Delicious Street

Aromatic Seaweed Salad (Palae Muchim)





Aromatic Seaweed Salad (Palae Muchim)

[Super Easy Seaweed Salad] A Simple Side Dish Packed with Ocean Flavor! (Tips for Using Fish Sauce Included)

Do you enjoy the fresh, oceanic taste of seaweed salads served at Korean restaurants? Now you can recreate that delightful flavor at home with this incredibly simple Palae Muchim (Seasoned Laver Salad)! We’ve combined fresh palae (seaweed) and crisp radish with a tangy and sweet seasoning for a burst of sea flavor.

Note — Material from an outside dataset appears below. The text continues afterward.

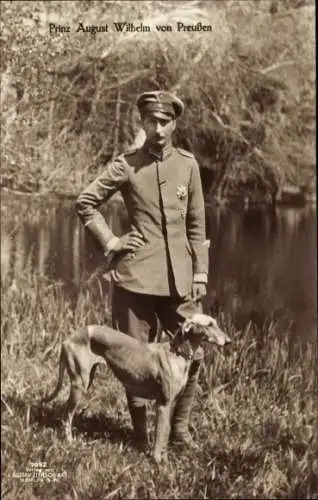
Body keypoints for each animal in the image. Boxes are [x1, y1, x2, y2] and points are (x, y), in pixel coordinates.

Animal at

The secret to its depth of taste is a perfect blend of Korean soy sauce and fish sauce, but don’t worry if you’re not a fan of fish sauce – this salad is delicious even without it.

Recipe Info

  • Category : Side dish
  • Ingredient Category : Seafood
  • Occasion : Everyday
  • Cooking : Seasoned mix
  • Servings : 4 servings
  • Cooking Time : Within 10 minutes
  • Difficulty : Anyone

Main Ingredients
  • 1 block laver (palae) (approx. 50-70g)
  • 1 handful shredded radish (approx. 100g)
  • 1/5 Tbsp salt
  • 1 Tbsp water

Seasoning Ingredients
  • 1/2 Tbsp minced garlic
  • 1.5 Tbsp vinegar
  • 1.5 Tbsp Korean soup soy sauce (Gukganjang)
  • 0.8 Tbsp fish sauce (anchovy or sand lance)
  • 0.8 Tbsp sugar
  • 0.8 Tbsp red pepper flakes (gochugaru)
  • 0.8 Tbsp sesame seeds (whole)

Cooking Instructions

Step 1

First, prepare about a handful of radish and thinly shred it. Shredding it thinly helps the seasoning penetrate well and creates a tender texture.

Step 2

In a bowl with the shredded radish, add 1/5 Tbsp of salt and 1 Tbsp of water. Gently mix and let it marinate for 10 minutes. Adding a little water helps the radish soften faster and absorb the seasoning better.

Step 3

Rinse the laver (palae) thoroughly under running water 3-4 times using a colander. Gently separate the leaves as you rinse to remove any grit or impurities.

Step 4

After rinsing, squeeze out as much water as possible from the laver with your hands. Squeezing firmly prevents the salad from becoming watery later. Cut the laver into bite-sized pieces, usually about 3-4 cm long.

Step 5

To check if the radish is properly marinated, gently lift a strand. If it bends and feels pliable, it’s ready (after about 10 minutes).

Step 6

Once the radish is well-marinated, lightly rinse it under running water to remove excess salt. Then, squeeze out the water thoroughly with your hands again. This step preserves the radish’s crispness while reducing its saltiness.

Step 7

Now, let’s make the delicious seasoning! In a bowl, combine 1/2 Tbsp minced garlic, 1.5 Tbsp vinegar, 1.5 Tbsp Korean soup soy sauce, 0.8 Tbsp fish sauce, 0.8 Tbsp sugar, and 0.8 Tbsp red pepper flakes. Mix everything well. The fish sauce adds a savory depth without a fishy taste.

Step 8

Add the squeezed laver and radish to the prepared seasoning mixture. Toss gently to ensure the seasoning coats all the ingredients evenly.

Step 9

Gently mix the ingredients with your hands, like massaging them, so the seasoning is well absorbed by the laver and radish. Be careful not to mix too vigorously, as this can break down the laver. The key is to mix gently to combine the fresh sea aroma with the sweet and tangy flavors.

Step 10

Finally, sprinkle about 0.8 Tbsp of whole sesame seeds over the salad for added nutty flavor and texture. You can also lightly crush the sesame seeds before adding them.

Step 11

Your super easy and flavorful Palae Muchim, filled with the fresh scent of the sea, is now complete! It’s a perfect side dish for any meal, or try mixing it with a bowl of warm rice for a delightful variation.